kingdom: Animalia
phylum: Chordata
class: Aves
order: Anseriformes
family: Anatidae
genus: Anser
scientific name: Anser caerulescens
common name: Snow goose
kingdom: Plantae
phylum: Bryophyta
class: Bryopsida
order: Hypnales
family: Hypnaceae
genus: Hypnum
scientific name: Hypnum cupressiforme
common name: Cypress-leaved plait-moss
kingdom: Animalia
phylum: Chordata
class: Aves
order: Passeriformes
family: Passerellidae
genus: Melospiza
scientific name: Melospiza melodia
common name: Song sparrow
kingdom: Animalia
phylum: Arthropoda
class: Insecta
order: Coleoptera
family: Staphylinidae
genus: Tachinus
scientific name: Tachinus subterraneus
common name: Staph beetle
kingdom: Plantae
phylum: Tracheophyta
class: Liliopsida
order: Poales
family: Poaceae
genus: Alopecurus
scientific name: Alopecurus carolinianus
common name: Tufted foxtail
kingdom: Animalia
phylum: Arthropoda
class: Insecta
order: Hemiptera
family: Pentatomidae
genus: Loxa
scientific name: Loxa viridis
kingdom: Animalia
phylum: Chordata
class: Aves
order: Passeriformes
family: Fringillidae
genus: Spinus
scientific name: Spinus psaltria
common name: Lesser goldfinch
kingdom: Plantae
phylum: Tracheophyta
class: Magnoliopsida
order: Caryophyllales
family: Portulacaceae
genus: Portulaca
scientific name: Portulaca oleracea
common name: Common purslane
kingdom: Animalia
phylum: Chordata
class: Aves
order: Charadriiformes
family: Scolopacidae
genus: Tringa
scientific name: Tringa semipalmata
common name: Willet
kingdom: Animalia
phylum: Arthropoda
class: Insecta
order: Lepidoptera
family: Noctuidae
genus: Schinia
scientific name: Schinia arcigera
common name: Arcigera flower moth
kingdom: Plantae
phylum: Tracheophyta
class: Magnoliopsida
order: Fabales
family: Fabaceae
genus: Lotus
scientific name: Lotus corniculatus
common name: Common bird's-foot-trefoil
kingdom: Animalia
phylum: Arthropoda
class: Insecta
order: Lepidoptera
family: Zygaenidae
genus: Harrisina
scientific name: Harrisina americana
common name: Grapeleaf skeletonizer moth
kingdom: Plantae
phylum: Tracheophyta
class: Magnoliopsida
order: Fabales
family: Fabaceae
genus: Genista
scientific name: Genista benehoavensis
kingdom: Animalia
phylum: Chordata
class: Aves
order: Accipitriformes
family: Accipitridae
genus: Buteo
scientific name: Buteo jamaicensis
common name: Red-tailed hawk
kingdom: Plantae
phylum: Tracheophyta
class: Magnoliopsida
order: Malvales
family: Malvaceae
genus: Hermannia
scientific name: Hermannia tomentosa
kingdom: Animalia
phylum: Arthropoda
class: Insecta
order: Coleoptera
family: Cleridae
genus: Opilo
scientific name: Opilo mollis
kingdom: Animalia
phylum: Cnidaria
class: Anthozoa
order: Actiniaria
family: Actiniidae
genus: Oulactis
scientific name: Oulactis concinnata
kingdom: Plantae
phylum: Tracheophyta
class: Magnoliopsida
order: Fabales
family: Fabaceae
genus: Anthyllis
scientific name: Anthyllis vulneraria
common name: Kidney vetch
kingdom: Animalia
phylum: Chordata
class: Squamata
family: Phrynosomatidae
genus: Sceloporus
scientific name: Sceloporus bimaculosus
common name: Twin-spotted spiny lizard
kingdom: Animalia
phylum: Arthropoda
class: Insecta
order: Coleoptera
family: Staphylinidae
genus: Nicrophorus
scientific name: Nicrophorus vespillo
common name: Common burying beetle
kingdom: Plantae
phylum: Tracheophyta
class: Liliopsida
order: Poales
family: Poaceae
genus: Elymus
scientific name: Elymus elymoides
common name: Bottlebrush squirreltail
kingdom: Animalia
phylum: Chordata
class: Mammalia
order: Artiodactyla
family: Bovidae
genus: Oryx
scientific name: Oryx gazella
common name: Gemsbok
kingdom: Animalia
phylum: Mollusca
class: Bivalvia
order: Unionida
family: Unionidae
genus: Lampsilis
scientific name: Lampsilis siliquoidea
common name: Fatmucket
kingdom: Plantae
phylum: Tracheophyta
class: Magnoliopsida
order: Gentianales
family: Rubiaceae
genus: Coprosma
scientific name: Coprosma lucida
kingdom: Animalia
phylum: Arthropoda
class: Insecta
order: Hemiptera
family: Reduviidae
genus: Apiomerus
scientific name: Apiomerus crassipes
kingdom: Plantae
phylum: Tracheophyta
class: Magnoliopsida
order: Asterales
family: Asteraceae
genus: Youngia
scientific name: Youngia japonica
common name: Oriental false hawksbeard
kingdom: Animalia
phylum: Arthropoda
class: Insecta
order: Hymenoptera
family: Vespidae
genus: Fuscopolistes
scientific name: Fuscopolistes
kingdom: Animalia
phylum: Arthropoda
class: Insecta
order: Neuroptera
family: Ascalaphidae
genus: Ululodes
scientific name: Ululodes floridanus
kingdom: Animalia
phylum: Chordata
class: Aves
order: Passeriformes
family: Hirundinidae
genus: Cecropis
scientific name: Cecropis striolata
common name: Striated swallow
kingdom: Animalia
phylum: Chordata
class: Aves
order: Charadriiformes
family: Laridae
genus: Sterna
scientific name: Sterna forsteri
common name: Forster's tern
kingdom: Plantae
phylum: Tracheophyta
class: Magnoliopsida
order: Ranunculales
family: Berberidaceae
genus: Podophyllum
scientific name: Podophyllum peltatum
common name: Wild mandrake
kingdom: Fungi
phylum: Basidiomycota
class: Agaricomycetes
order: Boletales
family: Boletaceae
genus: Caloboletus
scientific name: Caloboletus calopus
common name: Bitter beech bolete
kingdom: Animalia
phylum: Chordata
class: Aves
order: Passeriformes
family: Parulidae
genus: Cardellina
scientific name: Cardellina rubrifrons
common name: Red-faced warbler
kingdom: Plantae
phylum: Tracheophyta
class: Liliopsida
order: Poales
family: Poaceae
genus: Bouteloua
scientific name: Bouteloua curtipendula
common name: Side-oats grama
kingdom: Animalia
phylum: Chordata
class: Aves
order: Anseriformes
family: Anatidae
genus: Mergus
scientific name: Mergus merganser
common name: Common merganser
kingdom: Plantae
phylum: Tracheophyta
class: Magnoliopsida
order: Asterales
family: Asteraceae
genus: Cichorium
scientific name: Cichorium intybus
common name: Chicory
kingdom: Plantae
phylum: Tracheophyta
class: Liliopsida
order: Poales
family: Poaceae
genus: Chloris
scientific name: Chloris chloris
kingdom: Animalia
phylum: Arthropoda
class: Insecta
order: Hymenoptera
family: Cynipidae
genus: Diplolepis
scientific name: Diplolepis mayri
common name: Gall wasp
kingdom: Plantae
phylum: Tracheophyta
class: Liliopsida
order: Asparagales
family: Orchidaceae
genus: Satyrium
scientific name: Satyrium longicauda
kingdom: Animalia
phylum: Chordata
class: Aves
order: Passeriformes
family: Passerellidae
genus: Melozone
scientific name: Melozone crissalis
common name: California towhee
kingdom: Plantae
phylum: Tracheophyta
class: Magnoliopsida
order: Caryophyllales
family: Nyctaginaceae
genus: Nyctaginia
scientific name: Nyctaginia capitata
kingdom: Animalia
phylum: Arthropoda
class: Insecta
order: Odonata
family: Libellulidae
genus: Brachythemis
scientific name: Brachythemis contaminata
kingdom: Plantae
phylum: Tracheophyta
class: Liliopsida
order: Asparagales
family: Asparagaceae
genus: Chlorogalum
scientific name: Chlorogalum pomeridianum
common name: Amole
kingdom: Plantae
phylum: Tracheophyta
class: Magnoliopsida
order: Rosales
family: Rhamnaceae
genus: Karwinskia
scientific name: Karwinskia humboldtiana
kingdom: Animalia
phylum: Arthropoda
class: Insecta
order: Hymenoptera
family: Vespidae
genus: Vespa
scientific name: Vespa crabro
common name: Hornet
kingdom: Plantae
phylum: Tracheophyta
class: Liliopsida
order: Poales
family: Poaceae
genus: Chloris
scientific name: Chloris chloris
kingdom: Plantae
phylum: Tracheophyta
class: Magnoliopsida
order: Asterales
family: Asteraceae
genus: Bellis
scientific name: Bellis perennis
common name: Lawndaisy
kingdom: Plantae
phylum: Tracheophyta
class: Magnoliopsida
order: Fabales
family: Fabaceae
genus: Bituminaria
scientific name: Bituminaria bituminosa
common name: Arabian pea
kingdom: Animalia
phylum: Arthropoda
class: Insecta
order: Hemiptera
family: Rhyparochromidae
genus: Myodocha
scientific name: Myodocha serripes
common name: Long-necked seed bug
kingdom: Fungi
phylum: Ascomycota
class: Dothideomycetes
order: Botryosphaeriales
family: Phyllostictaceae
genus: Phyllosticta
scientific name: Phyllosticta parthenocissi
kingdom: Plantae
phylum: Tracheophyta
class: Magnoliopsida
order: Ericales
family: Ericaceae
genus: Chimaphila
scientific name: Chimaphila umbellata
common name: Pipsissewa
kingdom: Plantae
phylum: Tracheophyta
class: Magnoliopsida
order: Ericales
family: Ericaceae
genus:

• • •

Swap "phylum" for "division" wherever it appears in the material from the line with "common name: Common bird's-foot-trefoil" to the line with "order: Malvales". Give back only those lines, with nothing else changed.

common name: Common bird's-foot-trefoil
kingdom: Animalia
division: Arthropoda
class: Insecta
order: Lepidoptera
family: Zygaenidae
genus: Harrisina
scientific name: Harrisina americana
common name: Grapeleaf skeletonizer moth
kingdom: Plantae
division: Tracheophyta
class: Magnoliopsida
order: Fabales
family: Fabaceae
genus: Genista
scientific name: Genista benehoavensis
kingdom: Animalia
division: Chordata
class: Aves
order: Accipitriformes
family: Accipitridae
genus: Buteo
scientific name: Buteo jamaicensis
common name: Red-tailed hawk
kingdom: Plantae
division: Tracheophyta
class: Magnoliopsida
order: Malvales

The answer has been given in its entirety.